More recently, with the advent of computers several mathematicians have produced other enciphering techniques where the object has been to make the process of enciphering and deciphering easy to the authorised person but difficult to impossible for any unauthorised agent. Since computers have arrived the enigma class of process are relatively simple to break as they can be done in a time which is only dependant on the length of the message and the cypher, so new methods had to be invented where the unauthorised agent had an impossibly long job of breaking the code.

The two modern methods that have emerged have been the DES process and the Private and Public key process.

The latter method uses two keys, both of which are integers, one is held by the Authorised reader (the private key) and everyone else can have the public key, usually published in a newspaper. People wanting to send a message to the authorised agent use the public key to encipher their message but only the holder of the private key will be able to decipher the message. This is based on a complex mathematical process in which a pair of prime integers are generated as the two keys. To make the method secure the integers have to be of around one hundred figures.

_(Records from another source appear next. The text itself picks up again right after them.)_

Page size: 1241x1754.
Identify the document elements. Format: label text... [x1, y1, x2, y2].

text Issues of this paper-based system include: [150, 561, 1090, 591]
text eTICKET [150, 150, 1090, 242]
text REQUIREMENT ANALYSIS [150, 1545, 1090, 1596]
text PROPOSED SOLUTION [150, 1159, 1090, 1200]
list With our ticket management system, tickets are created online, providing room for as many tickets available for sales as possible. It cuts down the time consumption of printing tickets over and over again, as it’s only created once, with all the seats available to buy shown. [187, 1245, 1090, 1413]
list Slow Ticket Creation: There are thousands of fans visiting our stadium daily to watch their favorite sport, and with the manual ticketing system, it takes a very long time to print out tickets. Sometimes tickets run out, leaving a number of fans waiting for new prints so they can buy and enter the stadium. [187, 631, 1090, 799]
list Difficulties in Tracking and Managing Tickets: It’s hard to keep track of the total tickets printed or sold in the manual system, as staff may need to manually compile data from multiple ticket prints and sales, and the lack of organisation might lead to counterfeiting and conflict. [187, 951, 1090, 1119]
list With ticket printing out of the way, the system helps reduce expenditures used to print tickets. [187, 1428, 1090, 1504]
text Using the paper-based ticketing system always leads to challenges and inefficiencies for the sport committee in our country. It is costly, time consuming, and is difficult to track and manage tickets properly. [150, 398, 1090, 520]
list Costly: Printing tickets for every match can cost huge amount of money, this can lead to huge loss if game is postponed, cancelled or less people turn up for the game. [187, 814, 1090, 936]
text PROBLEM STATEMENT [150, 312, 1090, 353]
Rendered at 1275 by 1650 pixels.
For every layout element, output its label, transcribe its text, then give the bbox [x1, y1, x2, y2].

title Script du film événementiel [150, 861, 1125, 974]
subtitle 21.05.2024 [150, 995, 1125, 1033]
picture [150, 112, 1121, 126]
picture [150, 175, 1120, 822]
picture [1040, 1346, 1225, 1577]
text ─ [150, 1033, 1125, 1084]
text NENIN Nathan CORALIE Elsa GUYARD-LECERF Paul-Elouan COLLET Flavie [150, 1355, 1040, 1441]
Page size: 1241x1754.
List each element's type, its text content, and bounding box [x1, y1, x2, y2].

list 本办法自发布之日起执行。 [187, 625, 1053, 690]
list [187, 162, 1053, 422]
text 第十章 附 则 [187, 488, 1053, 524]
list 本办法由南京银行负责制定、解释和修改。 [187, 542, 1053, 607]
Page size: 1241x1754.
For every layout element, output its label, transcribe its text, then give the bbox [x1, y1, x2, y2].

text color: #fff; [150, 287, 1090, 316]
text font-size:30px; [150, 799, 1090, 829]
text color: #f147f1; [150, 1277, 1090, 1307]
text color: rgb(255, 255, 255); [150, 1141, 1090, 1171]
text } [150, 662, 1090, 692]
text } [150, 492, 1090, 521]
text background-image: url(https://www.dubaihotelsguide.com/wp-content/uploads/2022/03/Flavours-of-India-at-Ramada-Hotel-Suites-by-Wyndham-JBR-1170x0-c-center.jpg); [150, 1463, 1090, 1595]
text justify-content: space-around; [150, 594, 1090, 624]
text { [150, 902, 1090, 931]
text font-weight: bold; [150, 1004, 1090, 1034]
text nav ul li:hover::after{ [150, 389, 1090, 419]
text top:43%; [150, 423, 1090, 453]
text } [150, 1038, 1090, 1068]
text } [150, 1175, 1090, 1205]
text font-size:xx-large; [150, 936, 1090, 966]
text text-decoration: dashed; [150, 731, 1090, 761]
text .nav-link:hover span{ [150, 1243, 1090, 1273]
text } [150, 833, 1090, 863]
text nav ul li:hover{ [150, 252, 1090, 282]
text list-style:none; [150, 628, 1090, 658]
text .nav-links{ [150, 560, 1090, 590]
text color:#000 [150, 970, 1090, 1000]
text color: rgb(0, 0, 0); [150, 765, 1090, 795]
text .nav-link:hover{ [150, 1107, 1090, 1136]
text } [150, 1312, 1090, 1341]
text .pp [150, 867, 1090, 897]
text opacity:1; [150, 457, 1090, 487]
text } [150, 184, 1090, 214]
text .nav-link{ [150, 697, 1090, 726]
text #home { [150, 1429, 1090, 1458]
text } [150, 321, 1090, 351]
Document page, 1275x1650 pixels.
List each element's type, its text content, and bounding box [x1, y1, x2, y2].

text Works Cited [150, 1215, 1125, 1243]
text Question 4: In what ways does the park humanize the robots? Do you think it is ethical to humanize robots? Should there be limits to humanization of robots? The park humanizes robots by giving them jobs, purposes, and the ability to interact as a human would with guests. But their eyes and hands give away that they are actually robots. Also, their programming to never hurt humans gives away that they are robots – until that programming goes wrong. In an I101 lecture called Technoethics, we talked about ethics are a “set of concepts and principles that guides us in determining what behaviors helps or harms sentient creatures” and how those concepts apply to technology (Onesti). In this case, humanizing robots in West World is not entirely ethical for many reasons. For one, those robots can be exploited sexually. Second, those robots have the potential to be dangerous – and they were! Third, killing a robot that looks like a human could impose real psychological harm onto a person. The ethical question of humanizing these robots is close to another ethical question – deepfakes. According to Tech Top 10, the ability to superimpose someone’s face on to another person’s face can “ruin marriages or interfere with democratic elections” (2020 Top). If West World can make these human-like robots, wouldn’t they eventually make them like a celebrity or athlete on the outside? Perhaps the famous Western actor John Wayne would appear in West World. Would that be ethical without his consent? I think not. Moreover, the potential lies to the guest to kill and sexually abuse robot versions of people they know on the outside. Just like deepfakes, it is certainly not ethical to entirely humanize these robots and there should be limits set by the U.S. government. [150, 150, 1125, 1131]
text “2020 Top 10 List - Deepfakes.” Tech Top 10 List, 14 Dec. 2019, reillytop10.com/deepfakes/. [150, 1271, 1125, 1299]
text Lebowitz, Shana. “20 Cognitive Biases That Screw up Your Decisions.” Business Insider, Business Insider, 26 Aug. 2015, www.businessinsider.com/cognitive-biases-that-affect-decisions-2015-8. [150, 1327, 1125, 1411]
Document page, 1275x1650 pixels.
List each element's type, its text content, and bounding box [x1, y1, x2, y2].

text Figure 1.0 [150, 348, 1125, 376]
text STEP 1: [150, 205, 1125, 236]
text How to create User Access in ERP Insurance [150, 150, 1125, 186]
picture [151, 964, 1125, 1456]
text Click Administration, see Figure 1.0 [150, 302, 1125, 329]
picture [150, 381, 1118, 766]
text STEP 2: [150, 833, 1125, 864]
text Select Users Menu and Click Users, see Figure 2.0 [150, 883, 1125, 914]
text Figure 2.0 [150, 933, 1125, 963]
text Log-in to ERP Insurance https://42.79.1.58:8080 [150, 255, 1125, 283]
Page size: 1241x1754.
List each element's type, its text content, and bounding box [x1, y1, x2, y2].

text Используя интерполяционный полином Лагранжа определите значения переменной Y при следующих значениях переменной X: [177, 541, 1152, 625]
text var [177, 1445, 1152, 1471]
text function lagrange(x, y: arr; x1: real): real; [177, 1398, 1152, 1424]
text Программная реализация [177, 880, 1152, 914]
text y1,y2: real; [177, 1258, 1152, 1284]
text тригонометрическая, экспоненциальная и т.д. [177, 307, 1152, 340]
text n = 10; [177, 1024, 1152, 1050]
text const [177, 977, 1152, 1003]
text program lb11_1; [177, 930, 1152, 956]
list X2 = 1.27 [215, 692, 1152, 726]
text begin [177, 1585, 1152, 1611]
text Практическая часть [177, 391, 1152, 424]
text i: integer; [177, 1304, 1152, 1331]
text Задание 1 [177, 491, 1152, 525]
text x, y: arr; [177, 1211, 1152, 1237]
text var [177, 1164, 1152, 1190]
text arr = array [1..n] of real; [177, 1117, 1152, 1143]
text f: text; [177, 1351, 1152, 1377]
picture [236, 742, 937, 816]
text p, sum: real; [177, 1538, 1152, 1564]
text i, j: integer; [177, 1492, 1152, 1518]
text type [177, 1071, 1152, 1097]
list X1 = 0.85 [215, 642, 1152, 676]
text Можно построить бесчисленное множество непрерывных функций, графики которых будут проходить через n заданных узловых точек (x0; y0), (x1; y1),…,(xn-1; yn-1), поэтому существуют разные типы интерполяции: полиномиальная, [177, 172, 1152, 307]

This makes their generation and use only possible by computer programs that can do number crunching with these very long multibyte numbers, normal integer arithmetical methods used on compilers will fail.

The DES method is to break the message up into pairs of sub strings and perform nonlinear function of these and a key string, also broken into pairs. This is summed recursively to make the cypher text. The particular implementation used by the US government relies on a special chip that performs bit shuffling as the non linear function. It is however possible to simplify the method to make an acceptable enciphering procedure with software. Here is a possible solution.

Take the message, consisting of a file of bytes, a byte at a time and the key also a byte at a time. Give the first byte of the output file a set value, multiply it by the first byte of the key and add the first byte of the message. Continue this process using the output of the as the input to the next until the end of the file and then stop. The decipher the cypher text, reverse the process by taking the first byte of the cypher text and subtract from it the byte set in the first place multiplied by the first byte of the key. Continue with this until the end of the file is reached then stop. The clear text will then be found as the output. Put into mathematical terms the process is as follows:

To encipher:                           O(n+1)=I(n)+O(n)*K(n)

where O(n) is the nth byte of the output file and I(n) the nth byte of the input file K(n) is the nth byte of the key.


To decipher:                            O(n)=I(n+1)-I(n)*K(n)

To generate the first byte a known process should be applied to the key. It only remains to encipher the file name for storage in the file. This cannot use the cypher as an incorrect file name can cause the computer to crash with possible loss of data, so the file name is enciphered using a fixed cypher and a different enciphering method.